In the Intermediate class, the second two weeks, we learned how to approach some of the common issues such as smoking cessation and weight control (avoid saying “weight loss”, Laura told us – there is an implication that something is being lost and may need to be found). We learned about experienced deeper states of trance known as somnambulism and the Esdaile State. And we had a brief introduction to NLP – Neuro-Linguistic Programming – ways of bringing about changes in thinking and behaving (“neurology”) using language (“linguistic”), sometimes called “waking hypnosis”.  (NLP has since played a big role in my practice.)

The Hypno-Analysis part of the course covered advanced topics such as Word Association, Hypnotic Regression, and Dream Analysis.
By the time I was half-way through Laura’s class what had started as a fascination with hypnosis had become a passion.
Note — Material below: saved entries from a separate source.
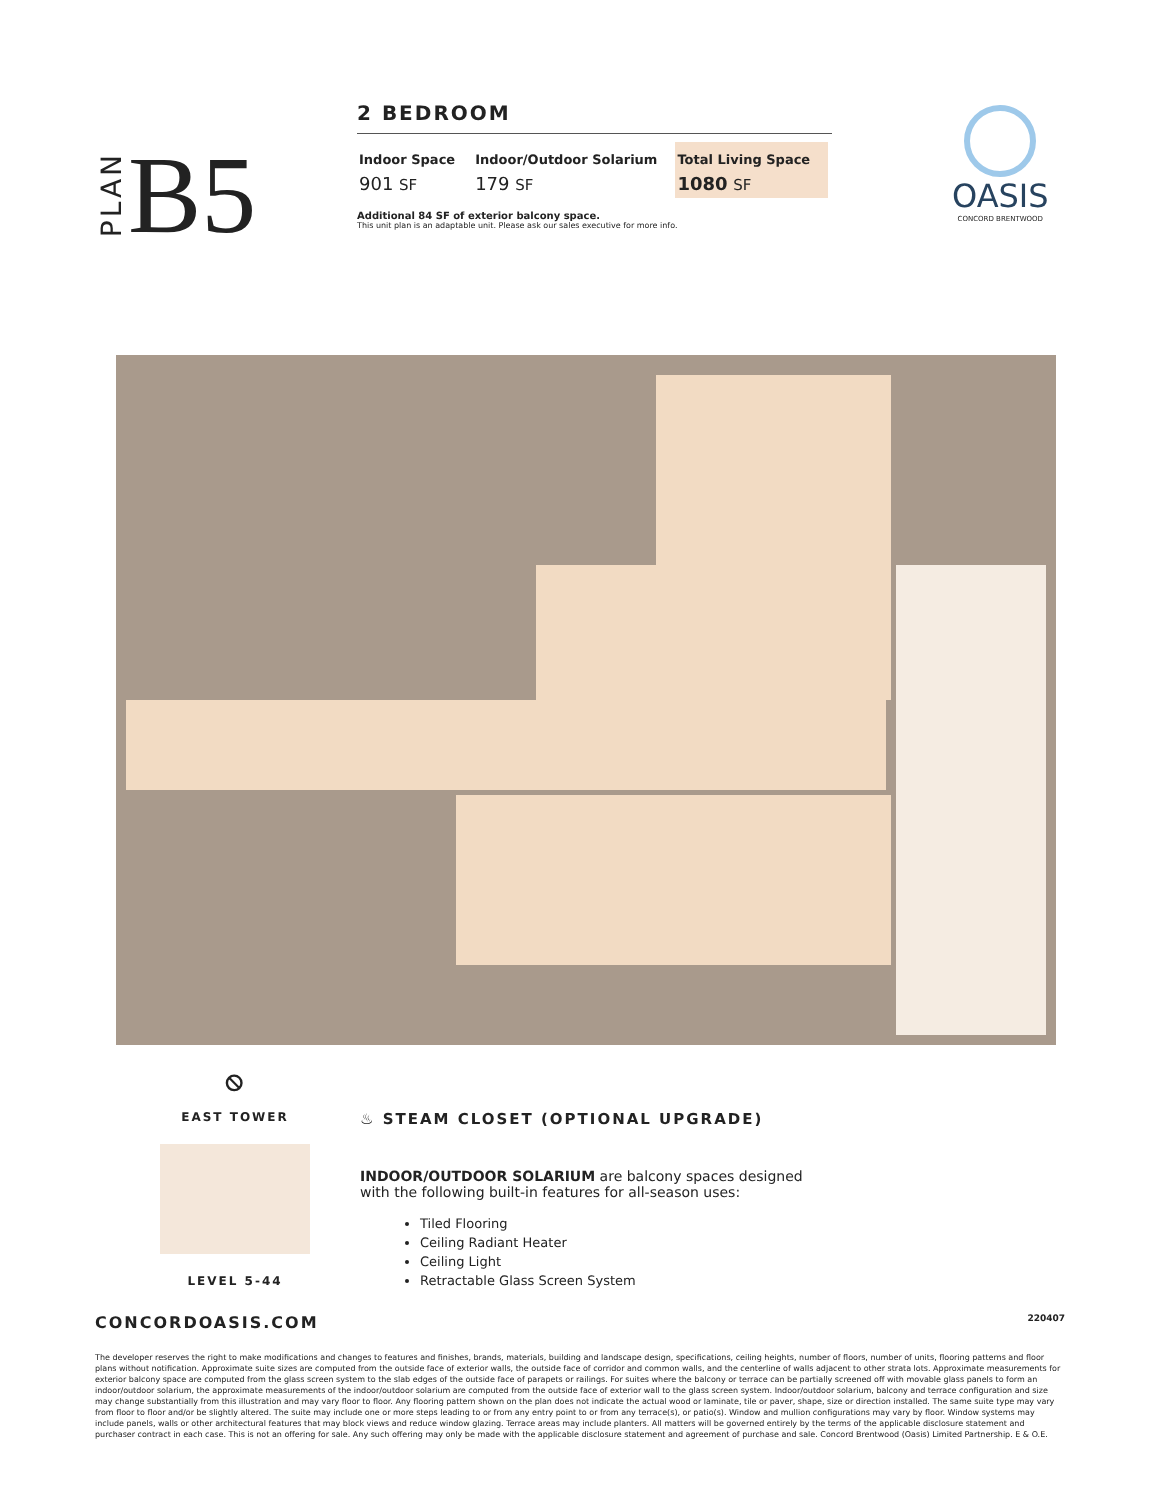PLAN B5
2 BEDROOM
| Indoor Space | Indoor/Outdoor Solarium | Total Living Space |
| --- | --- | --- |
| 901 SF | 179 SF | 1080 SF |
Additional 84 SF of exterior balcony space.
This unit plan is an adaptable unit. Please ask our sales executive for more info.
OASIS
CONCORD BRENTWOOD
⦸
EAST TOWER
LEVEL 5-44
♨ STEAM CLOSET (OPTIONAL UPGRADE)
INDOOR/OUTDOOR SOLARIUM are balcony spaces designed
with the following built-in features for all-season uses:
Tiled Flooring
Ceiling Radiant Heater
Ceiling Light
Retractable Glass Screen System
CONCORDOASIS.COM 220407
The developer reserves the right to make modifications and changes to features and finishes, brands, materials, building and landscape design, specifications, ceiling heights, number of floors, number of units, flooring patterns and floor plans without notification. Approximate suite sizes are computed from the outside face of exterior walls, the outside face of corridor and common walls, and the centerline of walls adjacent to other strata lots. Approximate measurements for exterior balcony space are computed from the glass screen system to the slab edges of the outside face of parapets or railings. For suites where the balcony or terrace can be partially screened off with movable glass panels to form an indoor/outdoor solarium, the approximate measurements of the indoor/outdoor solarium are computed from the outside face of exterior wall to the glass screen system. Indoor/outdoor solarium, balcony and terrace configuration and size may change substantially from this illustration and may vary floor to floor. Any flooring pattern shown on the plan does not indicate the actual wood or laminate, tile or paver, shape, size or direction installed. The same suite type may vary from floor to floor and/or be slightly altered. The suite may include one or more steps leading to or from any entry point to or from any terrace(s), or patio(s). Window and mullion configurations may vary by floor. Window systems may include panels, walls or other architectural features that may block views and reduce window glazing. Terrace areas may include planters. All matters will be governed entirely by the terms of the applicable disclosure statement and purchaser contract in each case. This is not an offering for sale. Any such offering may only be made with the applicable disclosure statement and agreement of purchase and sale. Concord Brentwood (Oasis) Limited Partnership. E & O.E.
I found myself think about becoming a hypnotherapist myself, and by the end, in mid-June, 2007, my IMDHA (International Medical and Dental Hypnotherapy Association) certification in hand, I made my decision, to start my own practice.   Laura’s was “Hypnosis Maryland”; mine would be “Hypnosis Silver Spring.”

More Training, More Experience

One of my first clients wanted to slim down, by some 50 pounds.  Not having a weight reduction program of my own, I remembered Judith Pearson and her WHY program; I bought her book and began working.  The WHY program consists of eight sessions.  There is a client workbook and “homework” assignments for each session.  The first session called for Core Transformation, an NLP procedure – at least half of what Judith prescribes in the book is NLP.  The book includes a brief dialog, but other than that I knew absolutely nothing about Core Transformation.  So I bought Core Transformation, by Connirae and Tamara Andreas, and read it.  (Core Transformation has since become one of my favorite ways of working with clients – I am hoping to become a CT trainer one day).  Judith’s second session called for another NLP procedure, “Six-Step Reframe”.  Knowing nothing about that, I read two more NLP books (Frogs Into Princes and Reframing, by Richard Bandler and John Grinder, the two founders of NLP).  And that is how I began to work my way through NLP.

Six months later I went to Indiana for a long weekend NLP training, really more of an overview and outline.  Although I received a certification as an “NLP Practitioner”, I realized that three days was in no way long enough to master NLP.  I continued to read and use NLP successfully with my clients, and by the time I was able to take a real NLP training, in the summer of 2010 (with Dick McHugh), I was in a position to broaden and deepen my understanding and skills, my competence finally catching up with my certification.

Over the next several years I continued with additional trainings: Insomnia, with Debbie Papadakis, Eliminating Allergies with Anne King, Pain Control with Michael Ellner, Pain Control again with Dan Cleary, and Core Transformation with Tamara Andreas (I am now a Core Transformation trainer.) More recently I have trained with Andrew Austin (Metaphors of Movement), Steve Andreas (PTSD), and Connirae Andreas (The Wholeness Process). It is with anticipation and excitement that I look ahead to many years of trainings (both given and received), working with clients as they transform their lives, and continuing to build my practice.